▸ TO DO
Please report every line of the records below that contains the word "anonymous". Case counts, so match it only where the letters agree in case.

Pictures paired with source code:
□ □ □
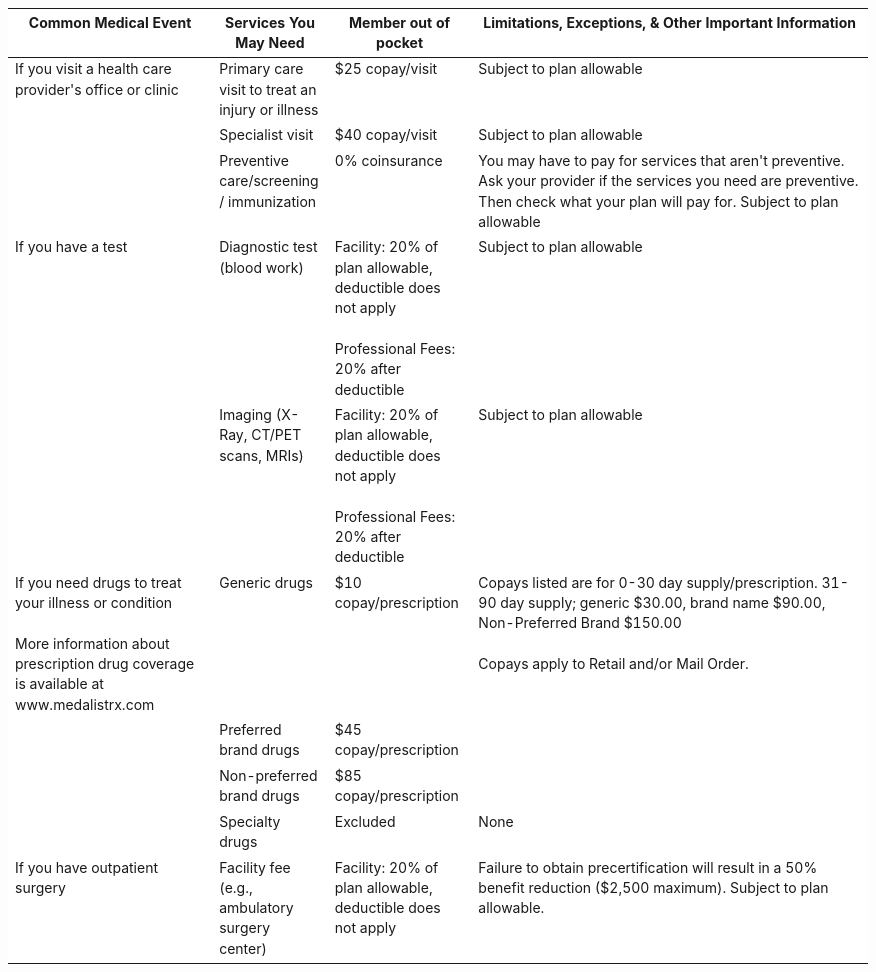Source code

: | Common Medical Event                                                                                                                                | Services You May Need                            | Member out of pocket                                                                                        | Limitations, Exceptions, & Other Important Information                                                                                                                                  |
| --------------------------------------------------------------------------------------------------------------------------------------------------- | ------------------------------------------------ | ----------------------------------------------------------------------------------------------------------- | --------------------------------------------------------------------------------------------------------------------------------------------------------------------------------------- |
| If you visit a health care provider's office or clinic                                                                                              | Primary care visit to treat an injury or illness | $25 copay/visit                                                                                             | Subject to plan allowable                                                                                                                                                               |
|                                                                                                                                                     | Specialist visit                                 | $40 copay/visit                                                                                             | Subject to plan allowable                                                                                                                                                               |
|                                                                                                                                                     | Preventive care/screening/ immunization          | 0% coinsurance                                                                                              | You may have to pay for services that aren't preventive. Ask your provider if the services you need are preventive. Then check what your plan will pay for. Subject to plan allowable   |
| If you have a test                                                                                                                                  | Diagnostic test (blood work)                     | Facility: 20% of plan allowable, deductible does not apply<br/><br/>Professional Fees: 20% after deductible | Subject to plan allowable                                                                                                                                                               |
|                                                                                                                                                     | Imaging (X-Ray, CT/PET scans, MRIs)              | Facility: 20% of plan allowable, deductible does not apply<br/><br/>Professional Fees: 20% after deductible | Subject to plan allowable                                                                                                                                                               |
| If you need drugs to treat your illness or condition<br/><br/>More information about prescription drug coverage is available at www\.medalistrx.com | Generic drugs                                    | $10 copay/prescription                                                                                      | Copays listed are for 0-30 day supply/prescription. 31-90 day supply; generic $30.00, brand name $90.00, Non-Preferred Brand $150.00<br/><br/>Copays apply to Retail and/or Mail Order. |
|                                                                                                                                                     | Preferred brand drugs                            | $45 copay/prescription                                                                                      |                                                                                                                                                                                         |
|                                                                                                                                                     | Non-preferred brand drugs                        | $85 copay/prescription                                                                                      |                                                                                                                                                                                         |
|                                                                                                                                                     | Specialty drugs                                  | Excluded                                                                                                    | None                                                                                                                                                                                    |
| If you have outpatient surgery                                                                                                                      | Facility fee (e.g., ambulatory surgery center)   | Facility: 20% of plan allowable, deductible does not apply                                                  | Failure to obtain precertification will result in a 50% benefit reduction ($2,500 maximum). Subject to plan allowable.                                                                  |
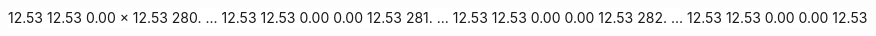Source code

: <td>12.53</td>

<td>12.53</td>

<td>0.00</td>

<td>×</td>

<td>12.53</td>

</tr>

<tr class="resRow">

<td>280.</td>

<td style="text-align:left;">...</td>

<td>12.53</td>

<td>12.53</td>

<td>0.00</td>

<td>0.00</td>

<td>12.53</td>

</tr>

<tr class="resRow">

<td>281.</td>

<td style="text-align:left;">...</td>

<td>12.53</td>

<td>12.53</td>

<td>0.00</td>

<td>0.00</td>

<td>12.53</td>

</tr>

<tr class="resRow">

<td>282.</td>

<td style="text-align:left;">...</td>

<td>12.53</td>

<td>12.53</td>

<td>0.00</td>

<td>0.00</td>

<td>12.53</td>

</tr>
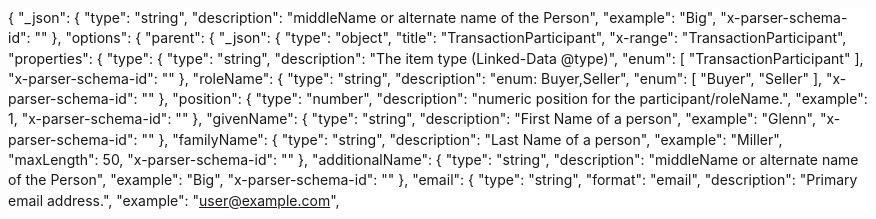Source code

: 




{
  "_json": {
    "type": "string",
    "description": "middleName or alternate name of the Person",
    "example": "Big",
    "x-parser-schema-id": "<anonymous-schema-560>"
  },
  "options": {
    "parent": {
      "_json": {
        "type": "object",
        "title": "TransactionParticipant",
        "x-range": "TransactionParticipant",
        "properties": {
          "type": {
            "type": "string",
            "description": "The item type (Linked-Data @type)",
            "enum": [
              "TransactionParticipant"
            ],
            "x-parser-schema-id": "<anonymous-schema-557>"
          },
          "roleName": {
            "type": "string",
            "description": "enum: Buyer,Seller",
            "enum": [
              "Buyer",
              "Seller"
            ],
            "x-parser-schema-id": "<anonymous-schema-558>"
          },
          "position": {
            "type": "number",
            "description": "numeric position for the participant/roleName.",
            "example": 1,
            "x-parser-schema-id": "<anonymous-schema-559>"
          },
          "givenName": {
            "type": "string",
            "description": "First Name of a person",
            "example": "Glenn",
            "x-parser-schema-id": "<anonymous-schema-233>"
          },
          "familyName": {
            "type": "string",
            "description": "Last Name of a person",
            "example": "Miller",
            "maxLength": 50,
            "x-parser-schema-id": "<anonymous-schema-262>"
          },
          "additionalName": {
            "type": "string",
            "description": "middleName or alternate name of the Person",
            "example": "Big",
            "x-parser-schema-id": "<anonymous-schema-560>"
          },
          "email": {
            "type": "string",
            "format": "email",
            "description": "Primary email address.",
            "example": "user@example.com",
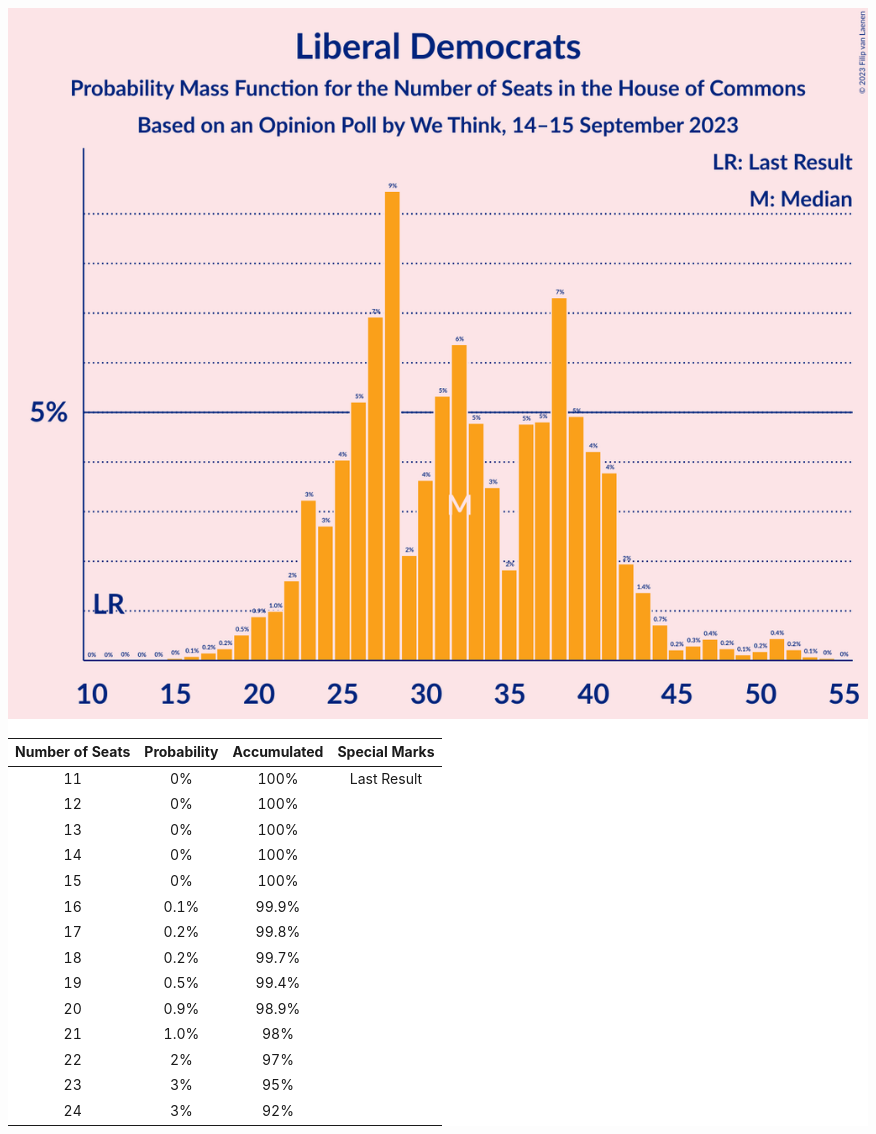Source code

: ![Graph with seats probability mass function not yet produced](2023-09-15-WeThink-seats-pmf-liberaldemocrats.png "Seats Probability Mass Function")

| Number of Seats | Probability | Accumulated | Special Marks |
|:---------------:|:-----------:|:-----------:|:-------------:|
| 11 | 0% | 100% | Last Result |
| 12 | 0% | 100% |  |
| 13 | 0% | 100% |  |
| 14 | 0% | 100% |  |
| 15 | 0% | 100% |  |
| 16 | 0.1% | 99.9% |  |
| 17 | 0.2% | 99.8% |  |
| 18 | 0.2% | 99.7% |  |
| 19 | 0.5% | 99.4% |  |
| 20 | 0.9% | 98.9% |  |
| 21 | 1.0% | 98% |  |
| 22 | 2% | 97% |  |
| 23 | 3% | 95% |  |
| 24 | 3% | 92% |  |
□ □ □
▸ ANSWER BOX
    "x-parser-schema-id": "<anonymous-schema-560>"
            "x-parser-schema-id": "<anonymous-schema-557>"
            "x-parser-schema-id": "<anonymous-schema-558>"
            "x-parser-schema-id": "<anonymous-schema-559>"
            "x-parser-schema-id": "<anonymous-schema-233>"
            "x-parser-schema-id": "<anonymous-schema-262>"
            "x-parser-schema-id": "<anonymous-schema-560>"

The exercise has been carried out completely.